With the moratoriums on evictions* and foreclosures expiring this month, predatory lending practices will sadly likely be more prevalent this summer. Given that, we’ve decided to take a pause on our retirement series and revisit our predatory lending series.
*Certain renters in high-transmission areas may still be protected from eviction until October 3rd – review this CDC document for more information!
This week we’ll return to our discussion on predatory lending and discuss overdraft loans and rent-to-own contracts.
Overdraft loans, or overdraft protection, is a financial product that will temporarily cover you if you bounce a check or overdraft with a debit card, providing you a loan to cover that expense. However, the fees can be very expensive, from $10 to $40 per transaction, and the interest charged is often at a very high rate that isn’t readily disclosed. An $80 overdraft can carry fees and interest of over $20 for just a one-week repayment, resulting in an equivalent APR of over 1000%! As a comparison, a line of credit, at 19% APR, would have interest and fees of less than a dollar for an $80, one-week loan.

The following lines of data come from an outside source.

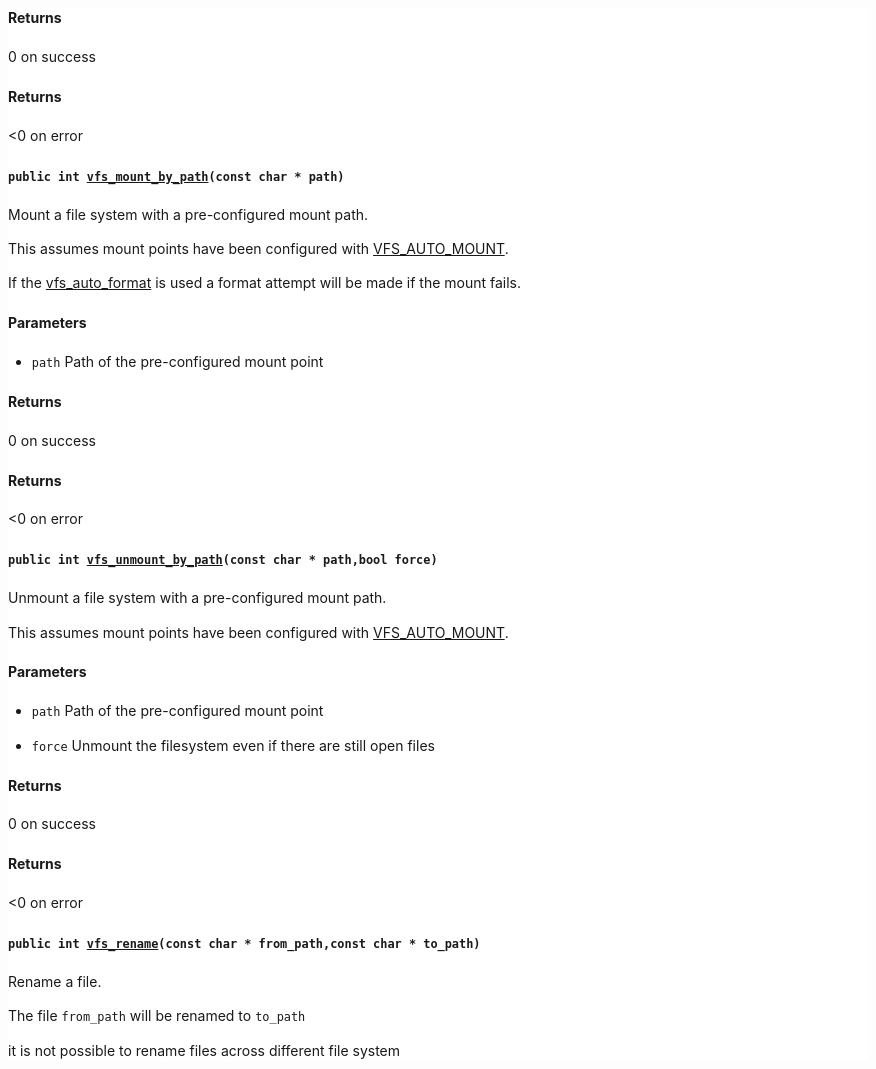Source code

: #### Returns
0 on success 

#### Returns
<0 on error

#### `public int `[`vfs_mount_by_path`](#group__sys__vfs_1gafe0112ee960e58b9216399294b87df08)`(const char * path)` 

Mount a file system with a pre-configured mount path.

This assumes mount points have been configured with [VFS_AUTO_MOUNT](./doc/starlight-docs/src/content/docs/apidoc/api-undefined.md#group__sys__vfs_1ga74c1713a82cbe6a385e552ed6427f0bb).

If the [vfs_auto_format](./doc/starlight-docs/src/content/docs/apidoc/api-undefined.md#group__pseudomodule__vfs__auto__format) is used a format attempt will be made if the mount fails.

#### Parameters
* `path` Path of the pre-configured mount point

#### Returns
0 on success 

#### Returns
<0 on error

#### `public int `[`vfs_unmount_by_path`](#group__sys__vfs_1gafe07bef032f76c753c773a7e7ee11e03)`(const char * path,bool force)` 

Unmount a file system with a pre-configured mount path.

This assumes mount points have been configured with [VFS_AUTO_MOUNT](./doc/starlight-docs/src/content/docs/apidoc/api-undefined.md#group__sys__vfs_1ga74c1713a82cbe6a385e552ed6427f0bb).

#### Parameters
* `path` Path of the pre-configured mount point 

* `force` Unmount the filesystem even if there are still open files

#### Returns
0 on success 

#### Returns
<0 on error

#### `public int `[`vfs_rename`](#group__sys__vfs_1ga8d018700b625ff53592d50f4ef1c69a1)`(const char * from_path,const char * to_path)` 

Rename a file.

The file `from_path` will be renamed to `to_path`

it is not possible to rename files across different file system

Next, we’ll discuss rent-to-own contracts. Rent-to-own contracts are agreements where the buyer will pay monthly or weekly rental payments for merchandise, such as electronics or furniture, and once they’ve completed all of their rental payment, will have ownership of that merchandise. There are a few catches, however. There are very few regulations regarding rent-to-own contracts. As such, their high interest rates are rarely disclosed, and there are no limits to late fees, nor much protection against repossession. Furthermore, as a rental contract, no equity is built up with each payment, meaning if you miss payment number 76 of 78 and the item is repossessed, you’re unlikely to get any money back.